ARM's recent IPO attracted significant attention, especially from retail traders eager to invest in AI-related ventures. The chip designer witnessed over 20,000 buy orders on Fidelity's trading platform, outperforming popular stocks like Tesla and Nvidia. Starting with an IPO price of US$51, the stock opened at US$56.10 and closed 25% higher. Despite Fidelity advising investors to ensure their investments align with personal objectives, the high demand on platforms like Stocktwits indicates ARM's popularity among individual investors. The enthusiasm for ARM's IPO reveals a robust appetite for fresh tech stocks, following a lull in the IPO market over the past two years. Upcoming IPOs, including Instacart and Klaviyo, are keenly awaited, with SoFi Technologies offering shares for Instacart's IPO to individual platform users. The performance of these IPOs will be scrutinized as other companies, such as VNG and Birkenstock, prepare to go public.

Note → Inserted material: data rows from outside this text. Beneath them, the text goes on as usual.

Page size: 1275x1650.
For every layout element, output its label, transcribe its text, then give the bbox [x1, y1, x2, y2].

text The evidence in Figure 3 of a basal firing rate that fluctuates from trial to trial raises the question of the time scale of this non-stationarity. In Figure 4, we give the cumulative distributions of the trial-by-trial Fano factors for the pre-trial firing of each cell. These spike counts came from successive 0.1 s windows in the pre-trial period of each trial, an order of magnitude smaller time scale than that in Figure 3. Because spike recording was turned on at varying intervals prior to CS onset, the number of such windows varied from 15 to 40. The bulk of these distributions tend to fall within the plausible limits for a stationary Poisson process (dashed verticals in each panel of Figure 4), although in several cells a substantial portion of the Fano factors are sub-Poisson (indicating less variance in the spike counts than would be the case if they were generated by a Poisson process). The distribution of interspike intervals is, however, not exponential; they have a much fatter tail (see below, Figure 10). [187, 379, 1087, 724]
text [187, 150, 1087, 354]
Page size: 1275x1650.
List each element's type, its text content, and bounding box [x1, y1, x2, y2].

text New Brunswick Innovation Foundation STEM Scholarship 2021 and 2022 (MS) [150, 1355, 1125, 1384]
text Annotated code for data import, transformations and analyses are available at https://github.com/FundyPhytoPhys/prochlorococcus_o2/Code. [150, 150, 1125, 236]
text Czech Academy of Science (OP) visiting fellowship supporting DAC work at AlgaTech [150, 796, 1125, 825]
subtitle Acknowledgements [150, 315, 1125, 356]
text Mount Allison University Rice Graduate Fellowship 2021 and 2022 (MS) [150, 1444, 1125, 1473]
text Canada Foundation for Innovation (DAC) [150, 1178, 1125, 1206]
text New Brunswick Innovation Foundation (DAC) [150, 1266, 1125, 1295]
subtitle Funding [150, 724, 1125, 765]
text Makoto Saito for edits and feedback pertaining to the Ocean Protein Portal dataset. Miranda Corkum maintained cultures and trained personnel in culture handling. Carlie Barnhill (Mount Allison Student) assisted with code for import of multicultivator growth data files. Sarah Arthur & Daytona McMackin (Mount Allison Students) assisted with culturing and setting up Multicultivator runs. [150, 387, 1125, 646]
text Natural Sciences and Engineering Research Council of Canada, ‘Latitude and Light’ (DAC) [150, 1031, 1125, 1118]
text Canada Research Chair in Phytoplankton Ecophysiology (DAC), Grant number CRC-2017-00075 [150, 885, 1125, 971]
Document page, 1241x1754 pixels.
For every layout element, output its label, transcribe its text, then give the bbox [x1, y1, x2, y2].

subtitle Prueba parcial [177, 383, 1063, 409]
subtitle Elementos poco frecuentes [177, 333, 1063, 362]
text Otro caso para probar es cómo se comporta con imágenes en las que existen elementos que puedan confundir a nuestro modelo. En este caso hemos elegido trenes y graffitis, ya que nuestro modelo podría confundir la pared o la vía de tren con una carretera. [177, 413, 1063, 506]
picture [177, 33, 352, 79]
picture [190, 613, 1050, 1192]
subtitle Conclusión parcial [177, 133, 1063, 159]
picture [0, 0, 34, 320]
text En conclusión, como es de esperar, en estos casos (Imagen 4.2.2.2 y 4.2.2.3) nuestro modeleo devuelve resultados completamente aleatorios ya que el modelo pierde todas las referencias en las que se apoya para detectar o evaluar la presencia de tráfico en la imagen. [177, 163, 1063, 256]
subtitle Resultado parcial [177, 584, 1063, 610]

SoftBank, bolstered by the successful IPO of UK chip designer Arm, which raised almost $5bn, is exploring major investments in the artificial intelligence (AI) sector, including a potential tie-up with OpenAI. Masayoshi Son, the founder and CEO of SoftBank, is contemplating putting tens of billions into AI following the Arm listing. Among the potential partnerships is one with OpenAI, the entity behind ChatGPT and backed by Microsoft. SoftBank is also considering alternatives, including significant investments in OpenAI's direct competitors. It has also shown preliminary interest in acquiring Graphcore, a UK-based AI chipmaker. Analysts predict that SoftBank, after Arm's IPO, may have access to around $65bn for investments, leveraging its own funds and its remaining stake in Arm.

🛠️ AI tools updates

PhotoRoom has collaborated with Google Cloud to harness the power of Google's A3 supercomputer for scaling large AI models and enhancing image processing capabilities. This partnership boosts PhotoRoom's capacity to process about two billion images annually and introduces new generative AI features, including a trained diffusion model. CEO Matthieu Rouif emphasizes that this synergy will help manage a rising number of global images without sacrificing quality or performance, enabling PhotoRoom to generate AI images 10 times faster than competitors. Central to this venture are features like Remove Background, Instant Backgrounds, and Instant Shadows that significantly benefit businesses by expediting product shot creation and obviating the need for expensive photo studios, thereby offering cost-effectiveness and efficiency.

💵 Venture Capital updates

Since 2019, European startups have secured only $1bn of the total $22bn venture capital funding for generative AI, with a mere 5% share, based on Dealroom's data. Conversely, US companies, significantly influenced by the success of OpenAI, claimed a dominant 89% with $20bn. OpenAI alone attracted nearly $12bn following its groundbreaking release of ChatGPT, cementing its leadership in the GenAI sector. The Bay Area, housing OpenAI's headquarters, received over $18bn, marking it as the heart of generative AI innovation. Despite trailing behind US leaders, European cities like London, Berlin, Amsterdam, and Stockholm emerged as notable players in the GenAI landscape.